Interview faite par mail par Angie

Brett Caldas-Lima du TOWER STUDIO
Mobo du CONKRETE STUDIO

Tout d'abord, j'imagine que l'on ne devient pas producteur en un seul jour ! Pourriez-vous nous raconter brièvement votre parcours avant d'en arriver à monter vos propres studios ? Des débuts en tant que musicien ou autre peut-être ?
Brett : En effet Rome ne s'est pas construite en un jour. Comme je pense pas mal de producteurs ou d'ingé-sons, j'ai commencé par être musicien. Au fil des enregistrements de démos ou de la composition sur ordinateur j'ai fini par pas mal apprivoiser ces petites bébêtes. Et c'est l'enregistrement de l'album "Cybion" de mon groupe Kalisia qui m'a véritablement mis le pied à l'étrier, c'est à ce moment là que j'ai décidé d'en faire mon métier. J'ai alors quitté mon emploi d'infographiste. Je devais de toute façon me concentrer pleinement sur cet objectif pour en venir à bout vu l'immensité de la tâche. C'est donc ainsi que j'ai tenté ma chance dans le domaine qui me passionnait vraiment (la musique et plus particulièrement le metal). Le risque était gros mais à vaincre sans péril on triomphe sans gloire. Et je n'avais pas d'enfant à charge, je me disais donc que c'était le bon moment, maintenant ou jamais quoi... De plus, être musicien me semble être un pré requis pour travailler avec des musiciens, pour se comprendre, savoir ce qu'il est possible de faire, jauger du niveau de la personne en face de soi et lui demander le meilleur de lui sans lui demander l'impossible non plus, et ce quelque soit l'instrument.
Mobo : J'ai fait mes premiers pas dans le monde de la musique grâce aux jeux vidéo. Je suis compositeur de musiques de jeux depuis le début des années 90. Plus tard, j'ai monté un groupe qui s’appelle Plug-In (www.myspace.com/pluginband), et quand j'ai quitté mon boulot dans le jeu vidéo, j'ai décidé de monter un tout petit studio, pour enregistrer les guitares et les basses de mon groupe et pour continuer à produire mes musiques de jeux en freelance. Je me suis fait la main au départ avec très peu de matos. J'ai commencé à me servir de ce "studio" pour mixer la musique des autres en 2003. Mes premiers mixages ayant reçu un accueil très positif, j’ai décidé de persévérer. Puis j'ai commencé à investir progressivement dans du matos pour pouvoir proposer l'enregistrement en plus du mixage et du mastering, car je commençais à avoir de plus en plus de demandes pour la presta complète...

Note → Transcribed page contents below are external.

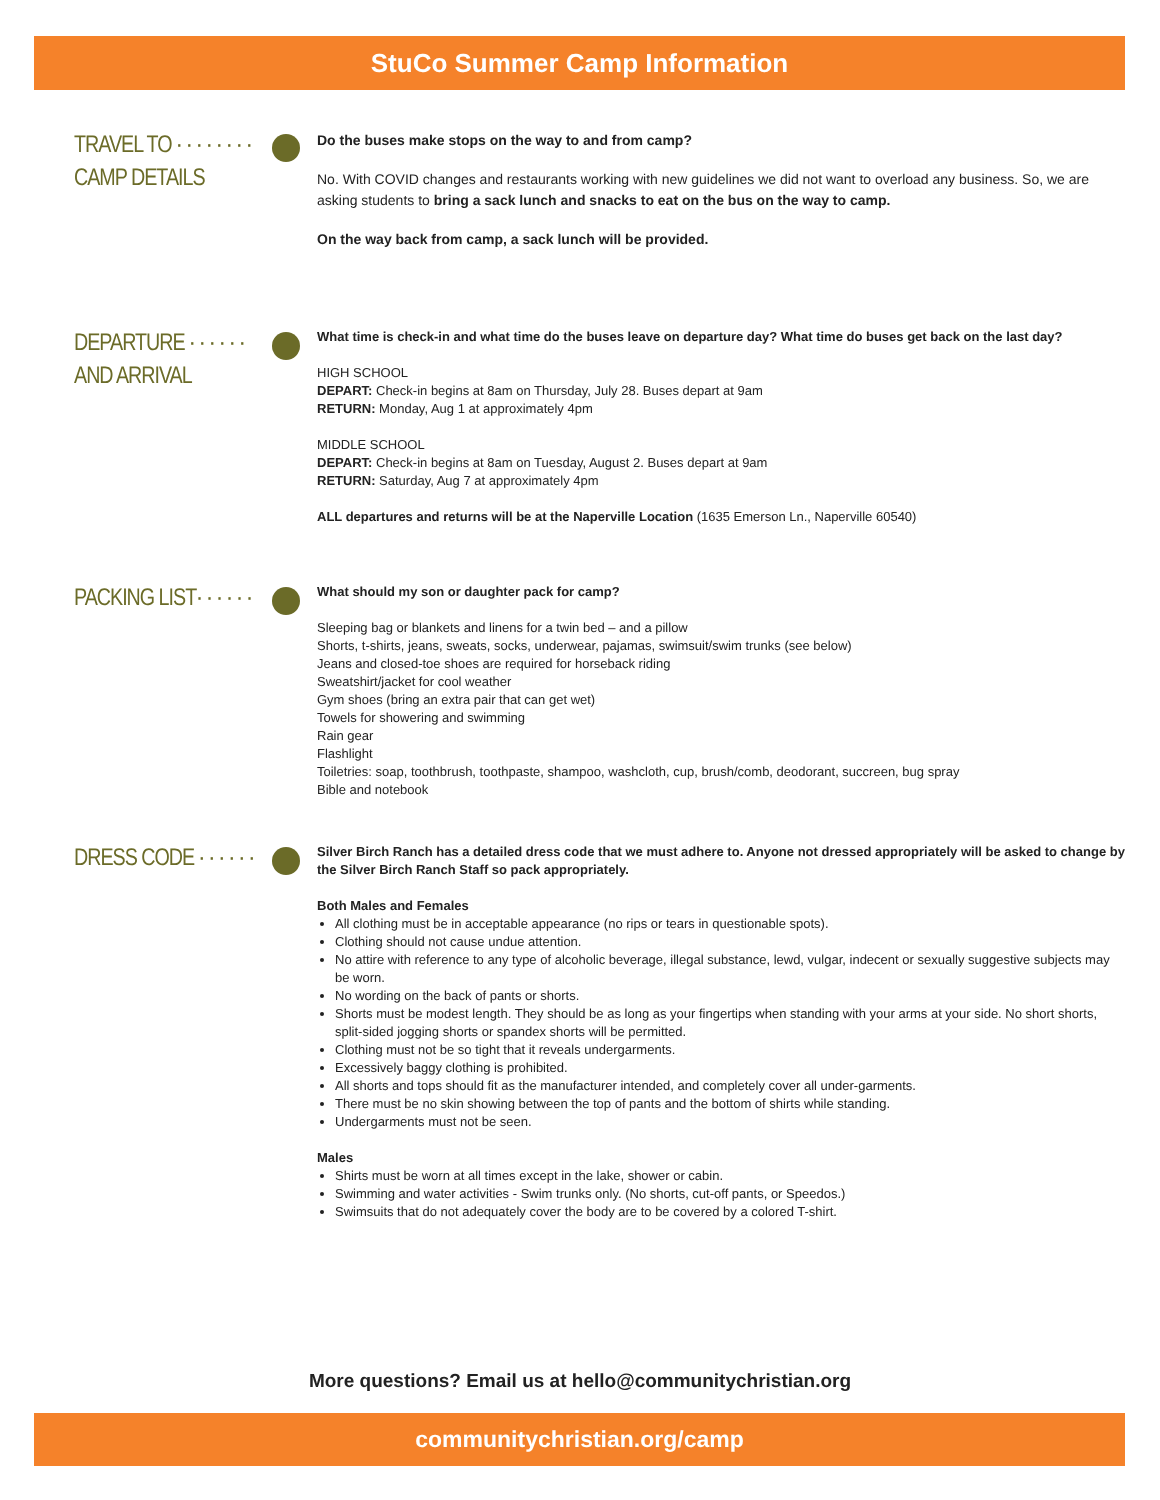StuCo Summer Camp Information
TRAVEL TO · · · · · · · ·
CAMP DETAILS
Do the buses make stops on the way to and from camp?
No. With COVID changes and restaurants working with new guidelines we did not want to overload any business. So, we are asking students to bring a sack lunch and snacks to eat on the bus on the way to camp.
On the way back from camp, a sack lunch will be provided.
DEPARTURE · · · · · ·
AND ARRIVAL
What time is check-in and what time do the buses leave on departure day? What time do buses get back on the last day?
HIGH SCHOOL
DEPART: Check-in begins at 8am on Thursday, July 28. Buses depart at 9am
RETURN: Monday, Aug 1 at approximately 4pm
MIDDLE SCHOOL
DEPART: Check-in begins at 8am on Tuesday, August 2. Buses depart at 9am
RETURN: Saturday, Aug 7 at approximately 4pm
ALL departures and returns will be at the Naperville Location (1635 Emerson Ln., Naperville 60540)
PACKING LIST· · · · · ·
What should my son or daughter pack for camp?
Sleeping bag or blankets and linens for a twin bed – and a pillow
Shorts, t-shirts, jeans, sweats, socks, underwear, pajamas, swimsuit/swim trunks (see below)
Jeans and closed-toe shoes are required for horseback riding
Sweatshirt/jacket for cool weather
Gym shoes (bring an extra pair that can get wet)
Towels for showering and swimming
Rain gear
Flashlight
Toiletries: soap, toothbrush, toothpaste, shampoo, washcloth, cup, brush/comb, deodorant, succreen, bug spray
Bible and notebook
DRESS CODE · · · · · ·
Silver Birch Ranch has a detailed dress code that we must adhere to. Anyone not dressed appropriately will be asked to change by the Silver Birch Ranch Staff so pack appropriately.
Both Males and Females
All clothing must be in acceptable appearance (no rips or tears in questionable spots).
Clothing should not cause undue attention.
No attire with reference to any type of alcoholic beverage, illegal substance, lewd, vulgar, indecent or sexually suggestive subjects may be worn.
No wording on the back of pants or shorts.
Shorts must be modest length. They should be as long as your fingertips when standing with your arms at your side. No short shorts, split-sided jogging shorts or spandex shorts will be permitted.
Clothing must not be so tight that it reveals undergarments.
Excessively baggy clothing is prohibited.
All shorts and tops should fit as the manufacturer intended, and completely cover all under-garments.
There must be no skin showing between the top of pants and the bottom of shirts while standing.
Undergarments must not be seen.
Males
Shirts must be worn at all times except in the lake, shower or cabin.
Swimming and water activities - Swim trunks only. (No shorts, cut-off pants, or Speedos.)
Swimsuits that do not adequately cover the body are to be covered by a colored T-shirt.
More questions? Email us at hello@communitychristian.org
communitychristian.org/camp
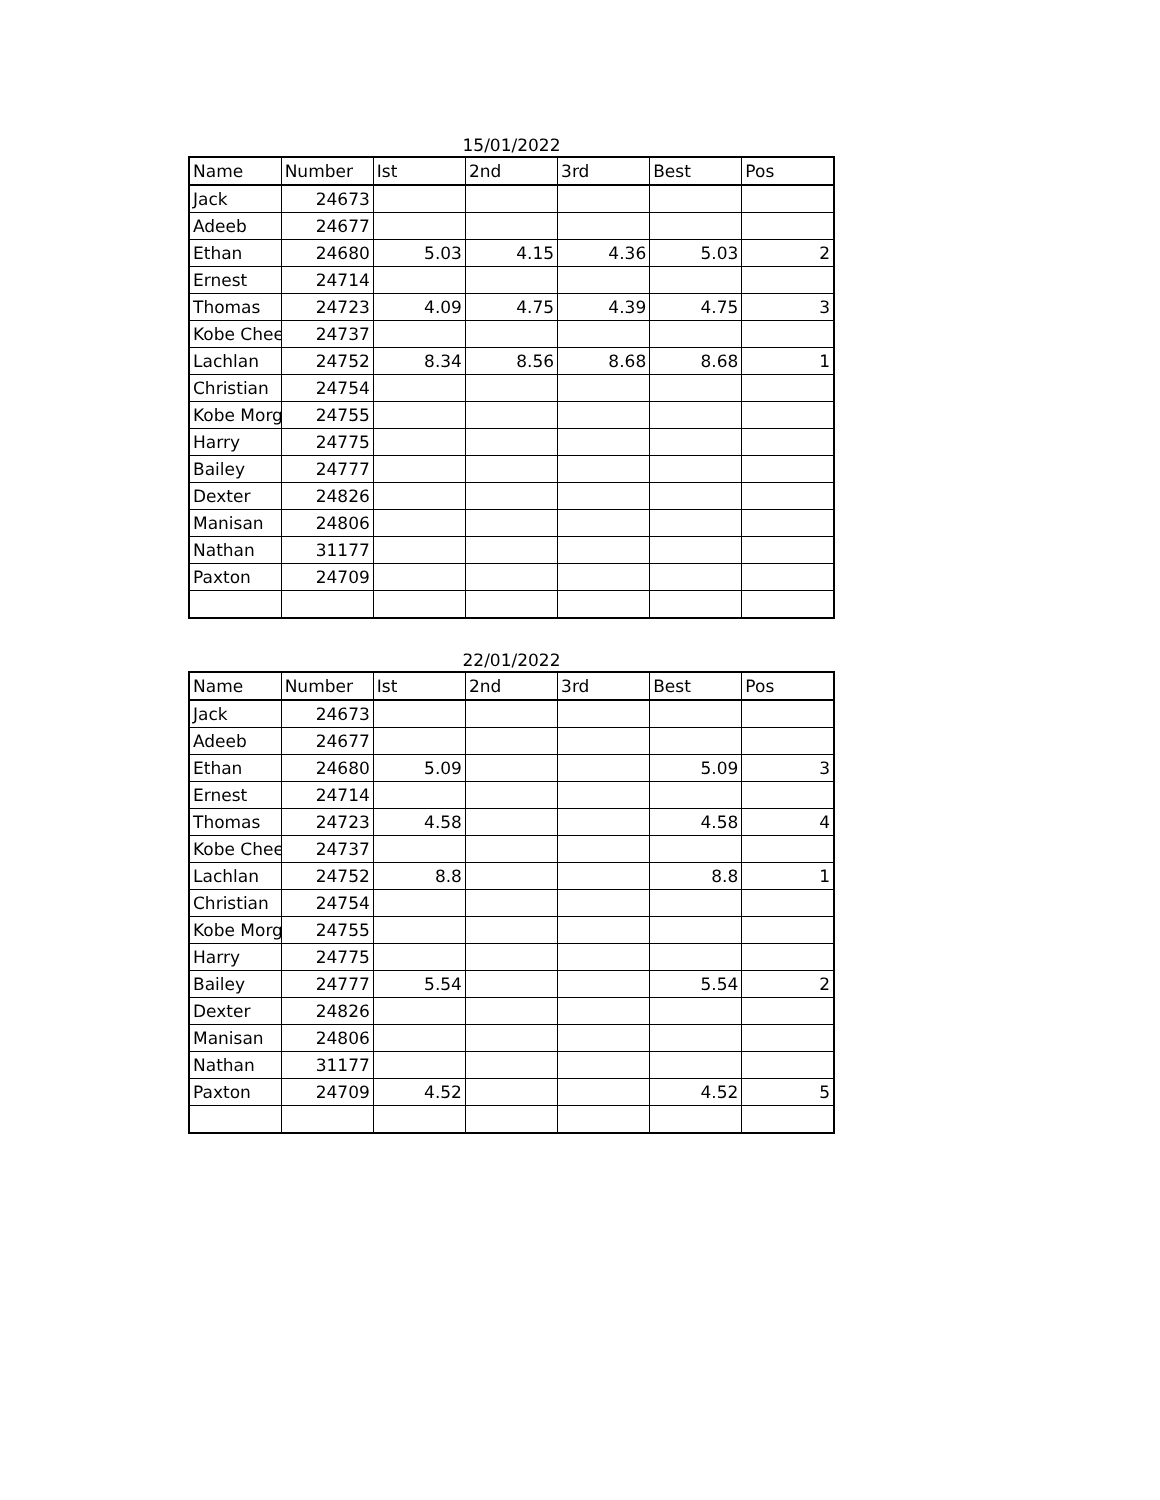15/01/2022
| Name | Number | Ist | 2nd | 3rd | Best | Pos |
| --- | --- | --- | --- | --- | --- | --- |
| Jack | 24673 | | | | | |
| Adeeb | 24677 | | | | | |
| Ethan | 24680 | 5.03 | 4.15 | 4.36 | 5.03 | 2 |
| Ernest | 24714 | | | | | |
| Thomas | 24723 | 4.09 | 4.75 | 4.39 | 4.75 | 3 |
| Kobe Chee | 24737 | | | | | |
| Lachlan | 24752 | 8.34 | 8.56 | 8.68 | 8.68 | 1 |
| Christian | 24754 | | | | | |
| Kobe Morg | 24755 | | | | | |
| Harry | 24775 | | | | | |
| Bailey | 24777 | | | | | |
| Dexter | 24826 | | | | | |
| Manisan | 24806 | | | | | |
| Nathan | 31177 | | | | | |
| Paxton | 24709 | | | | | |
22/01/2022
| Name | Number | Ist | 2nd | 3rd | Best | Pos |
| --- | --- | --- | --- | --- | --- | --- |
| Jack | 24673 | | | | | |
| Adeeb | 24677 | | | | | |
| Ethan | 24680 | 5.09 | | | 5.09 | 3 |
| Ernest | 24714 | | | | | |
| Thomas | 24723 | 4.58 | | | 4.58 | 4 |
| Kobe Chee | 24737 | | | | | |
| Lachlan | 24752 | 8.8 | | | 8.8 | 1 |
| Christian | 24754 | | | | | |
| Kobe Morg | 24755 | | | | | |
| Harry | 24775 | | | | | |
| Bailey | 24777 | 5.54 | | | 5.54 | 2 |
| Dexter | 24826 | | | | | |
| Manisan | 24806 | | | | | |
| Nathan | 31177 | | | | | |
| Paxton | 24709 | 4.52 | | | 4.52 | 5 |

Les groupes que vous enregistrez sont évidemment constitués pour la plupart de métalleux assoiffés de gros son ! Mais y a-t-il d'autres styles musicaux sur lesquels vous avez été amenés à travailler ?
Brett : Pour l'instant non pas vraiment. Je ne m'intéresse absolument pas à l'argent facile, qui consisterait à enregistrer des trucs de rap ou de rn'b qui sont des styles de musique qui m'en touchent une sans faire bouger l'autre. Si j'ai choisi ce métier c'est pour faire ce que j'aime, et la musique que j'aime le plus c'est le metal. Je suis totalement ouvert au rock et au jazz, mais je n'ai pour l'instant pas eu l'occasion de véritablement travailler avec ce genre de formation. Peut-être un jour, pourquoi pas, ça m'intéresserait bien en tout cas. De toute façon, le metal est une spécification qui demande d'être très pointu dans le domaine. Donc cette spécialisation me va bien.
Mobo : J'ai monté ce studio dans le seul et unique but de bosser avec des groupes de metal, parce que c'est le style de musique qui me parle le plus. J'ai souvent des demandes de groupes de styles différents (du hip hop au ska) mais que je décline parce que ce sont des styles qui ne me touchent pas et dont je ne connais pas les codes. Donc si c'est pour passer mes journées à mixer ou enregistrer de la musique qui me gonfle, autant que j'aille bosser à la poste...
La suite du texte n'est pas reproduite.